Ces groupes contrôlent des territoires, des routes stratégiques, des ports pétroliers et des centres urbains. Ils imposent leur loi, souvent en marge des autorités reconnues. Le pouvoir n’est plus centralisé : il est fragmenté, négocié, parfois vendu.
Contrairement à une armée nationale, ces milices n’ont ni doctrine commune ni projet étatique. Leur loyauté est conditionnelle, fluctuante, souvent liée à des intérêts économiques ou à des soutiens extérieurs.
Dans ce contexte, l’idée même d’un leadership national devient problématique. Toute figure émergente doit composer avec une constellation d’acteurs armés capables de bloquer, de renverser ou de neutraliser toute initiative politique.
Le pouvoir change alors de nature. Il ne s’agit plus de gouverner, mais de survivre politiquement dans un environnement militarisé. La violence devient un instrument permanent de régulation.
Cette militarisation durable du champ politique empêche l’émergence d’un successeur aux Kadhafi. Là où un pouvoir central existait, même autoritaire, il n’y a plus qu’un équilibre instable de forces armées concurrentes.
L’ombre persistante des Kadhafi
Paradoxalement, l’absence de remplacement renforce la présence symbolique de la dynastie disparue. Le nom Kadhafi continue de structurer le débat libyen, non comme un projet politique, mais comme une référence historique impossible à solder.
Pour une partie de la population, le régime incarnait l’unité territoriale, la sécurité minimale et une certaine redistribution des ressources. Pour d’autres, il reste associé à la répression, à l’arbitraire et à l’isolement international. Cette mémoire divisée empêche toute réappropriation consensuelle du passé.

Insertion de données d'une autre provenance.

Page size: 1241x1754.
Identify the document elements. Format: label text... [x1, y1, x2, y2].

Les figures survivantes de la famille, lorsqu’elles réapparaissent dans le débat public, suscitent des réactions disproportionnées. Leur simple existence rappelle l’incapacité du pays à produire de nouveaux repères politiques.
Cette persistance mémorielle montre que la chute des Kadhafi n’a pas été suivie d’un récit national alternatif. Aucun projet n’est parvenu à remplacer celui, pourtant décrié, de la Jamahiriya. Ainsi, même détruite politiquement, la dynastie continue de hanter l’espace public libyen, précisément parce que rien ne l’a remplacée.
Un vide devenu structurel
Aujourd’hui, le principal héritage des Kadhafi n’est ni idéologique ni institutionnel : c’est le vide. Un vide de pouvoir, de leadership, de projet commun. Ce vide est devenu une structure permanente du système libyen.

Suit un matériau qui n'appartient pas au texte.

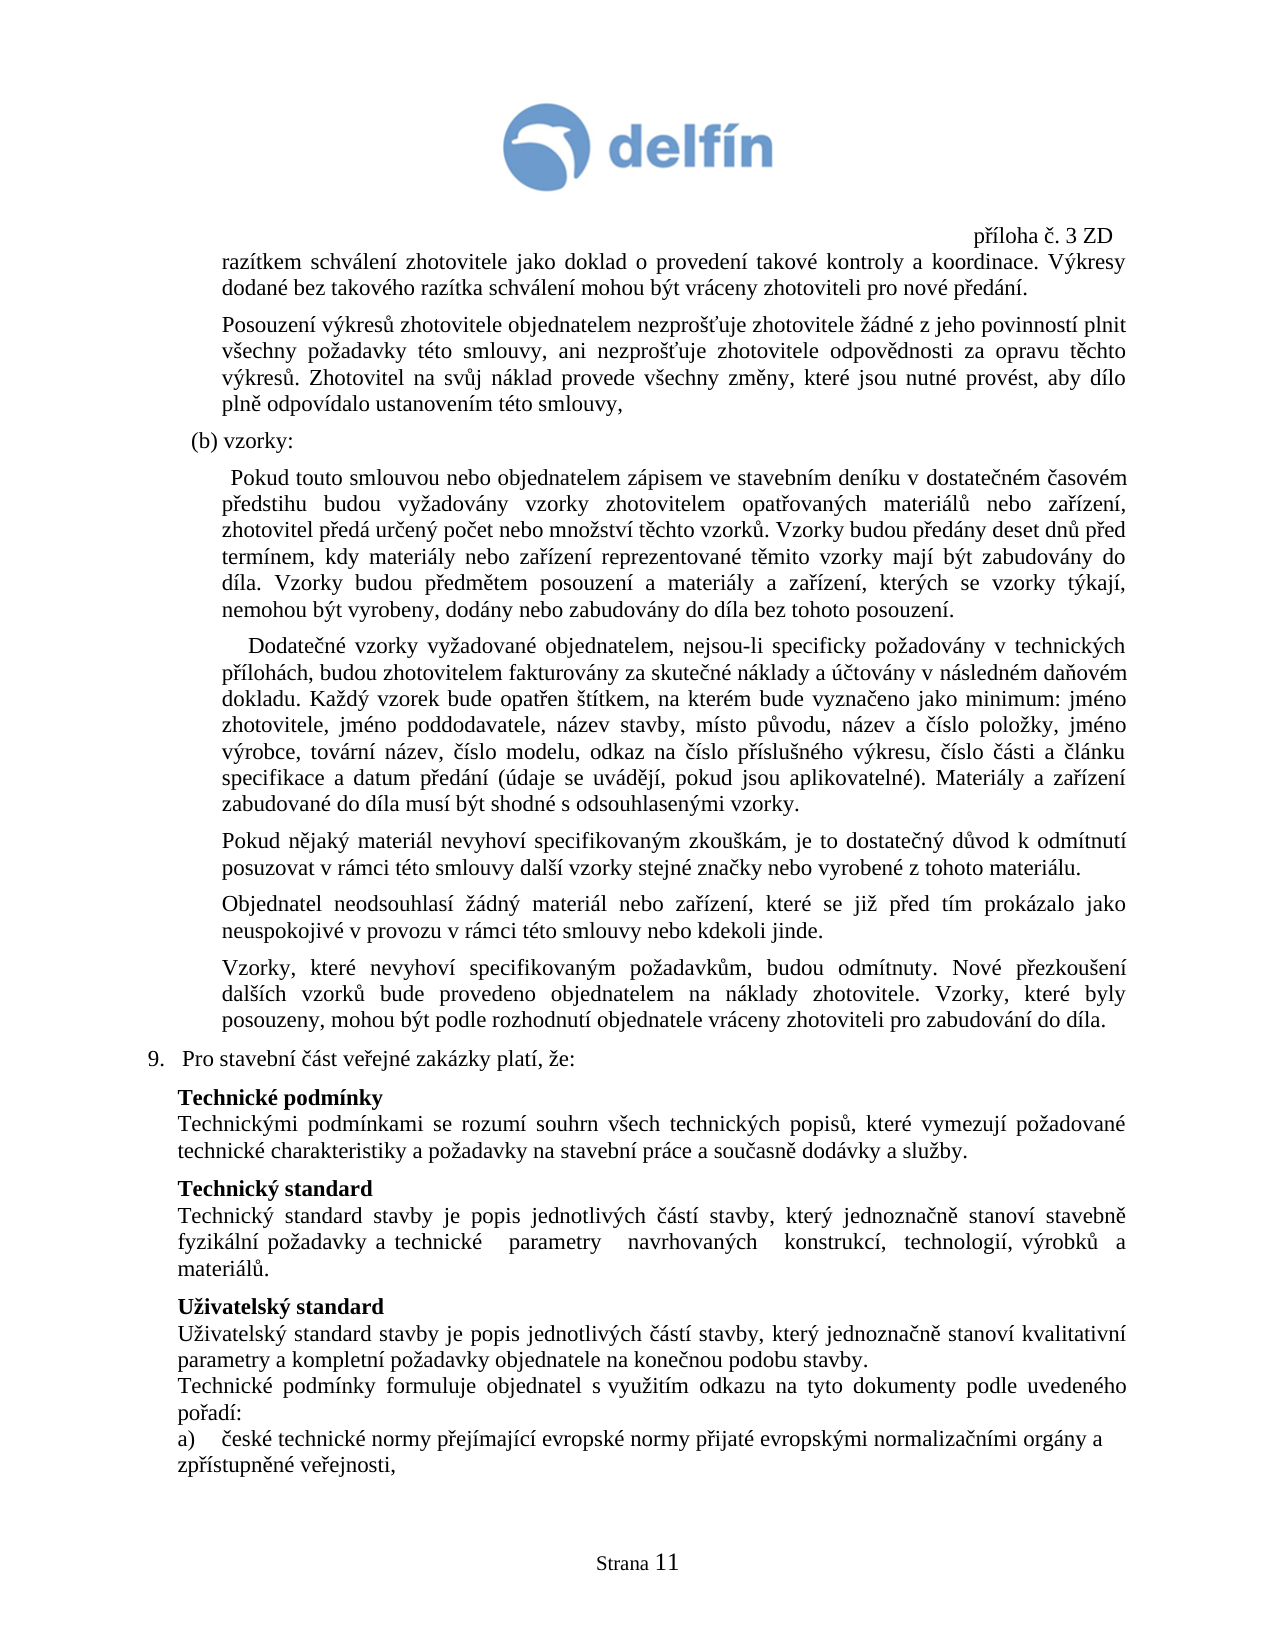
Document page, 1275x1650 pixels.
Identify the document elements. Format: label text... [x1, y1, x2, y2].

La fragmentation politique, l’ingérence étrangère et l’économie de guerre entretiennent cet état de suspension. Chaque tentative de reconstruction se heurte à l’absence d’un centre reconnu par tous.

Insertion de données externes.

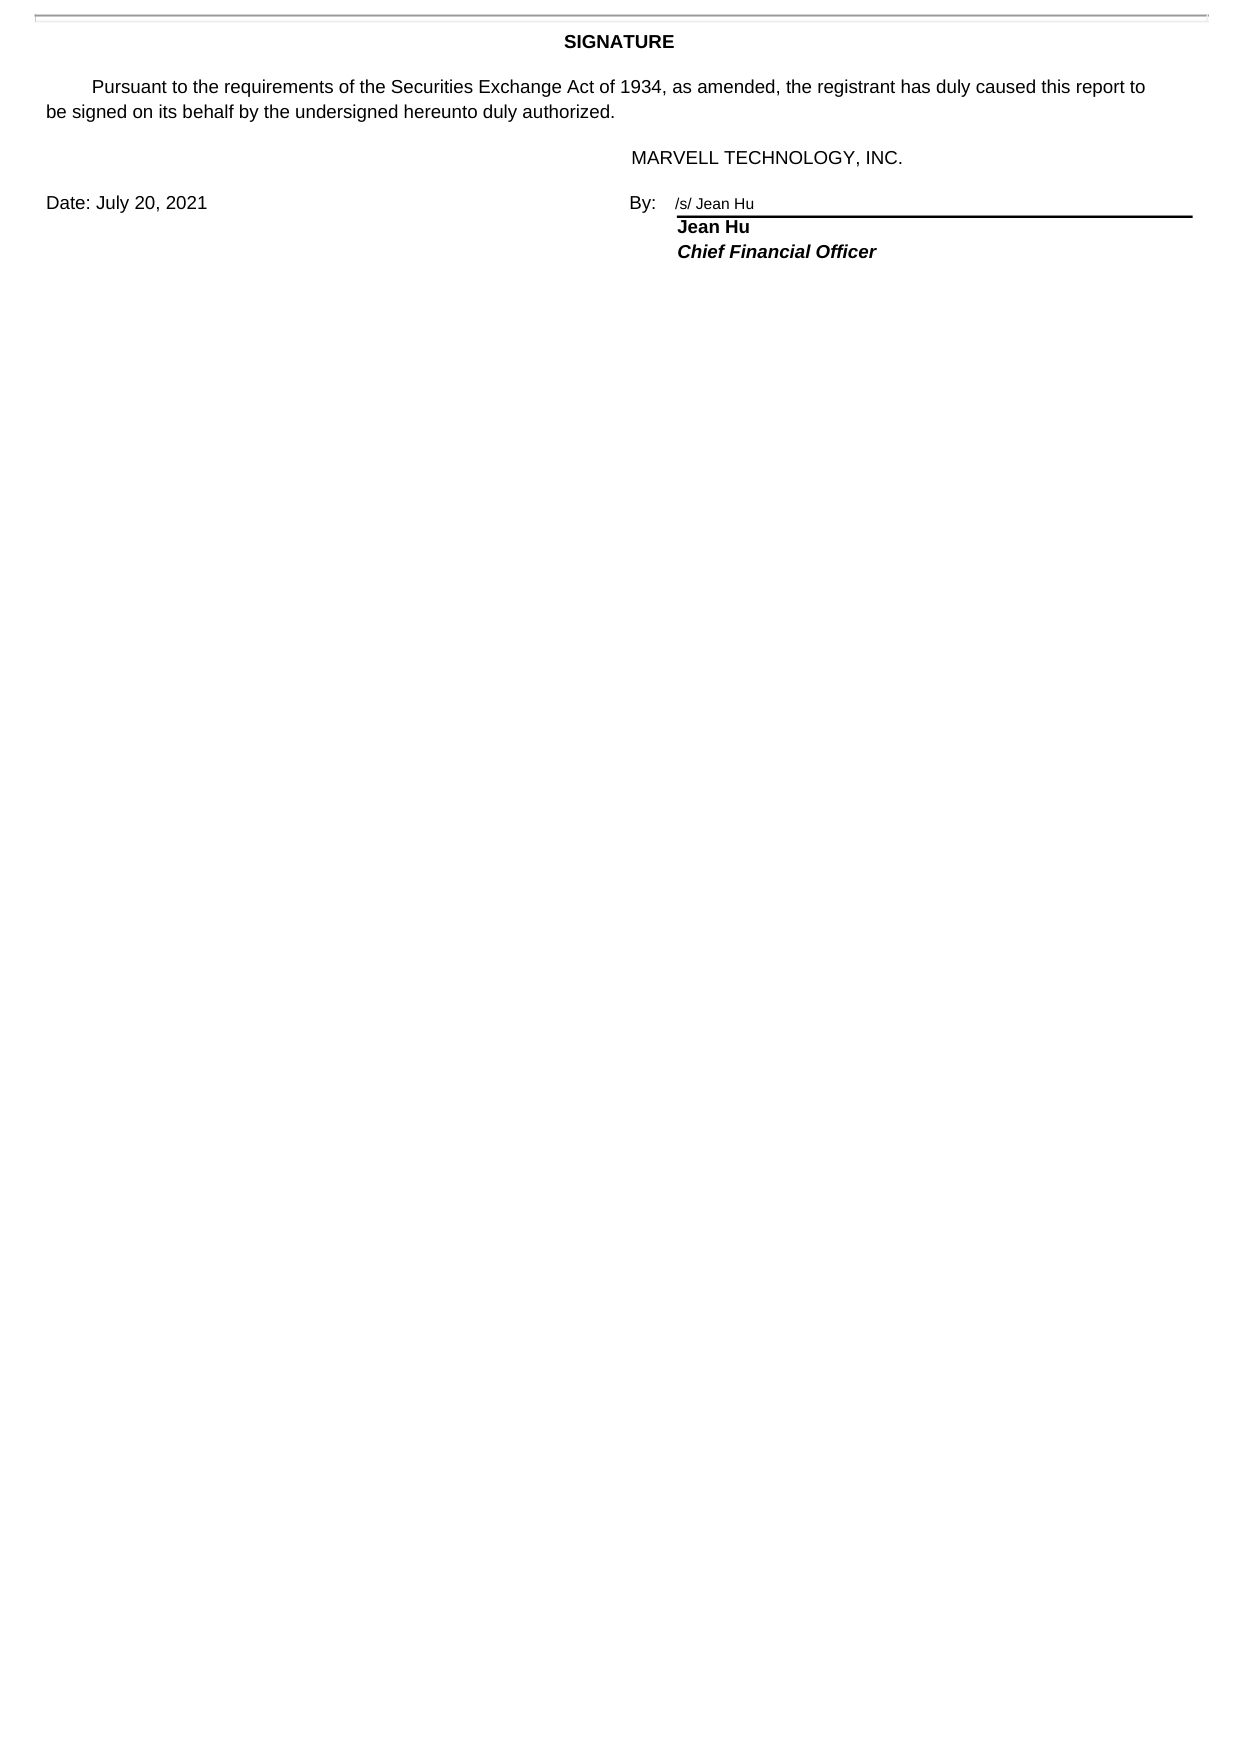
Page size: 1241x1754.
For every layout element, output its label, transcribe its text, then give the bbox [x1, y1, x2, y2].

text MARVELL TECHNOLOGY, INC. [631, 146, 1157, 168]
picture [32, 14, 1209, 24]
text Date: July 20, 2021 By: /s/ Jean Hu [46, 191, 1157, 213]
text Jean Hu [677, 216, 1157, 238]
text SIGNATURE [46, 31, 1192, 52]
text Chief Financial Officer [677, 241, 1157, 262]
text Pursuant to the requirements of the Securities Exchange Act of 1934, as amended, the registrant has duly caused this report to be signed on its behalf by the undersigned hereunto duly authorized. [46, 76, 1157, 123]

La Libye n’a pas seulement perdu une dynastie. Elle a perdu le mécanisme de production du pouvoir lui-même. Dans cet espace déserté par l’État, aucune figure ne peut durablement s’imposer sans être contestée ou éliminée.
C’est là le paradoxe ultime : en détruisant un pouvoir excessivement personnalisé, la Libye n’a pas ouvert la voie à une succession, mais à une interminable transition sans fin. Après les Kadhafi, il n’y a pas eu d’après. Seulement un entre-deux, devenu la norme.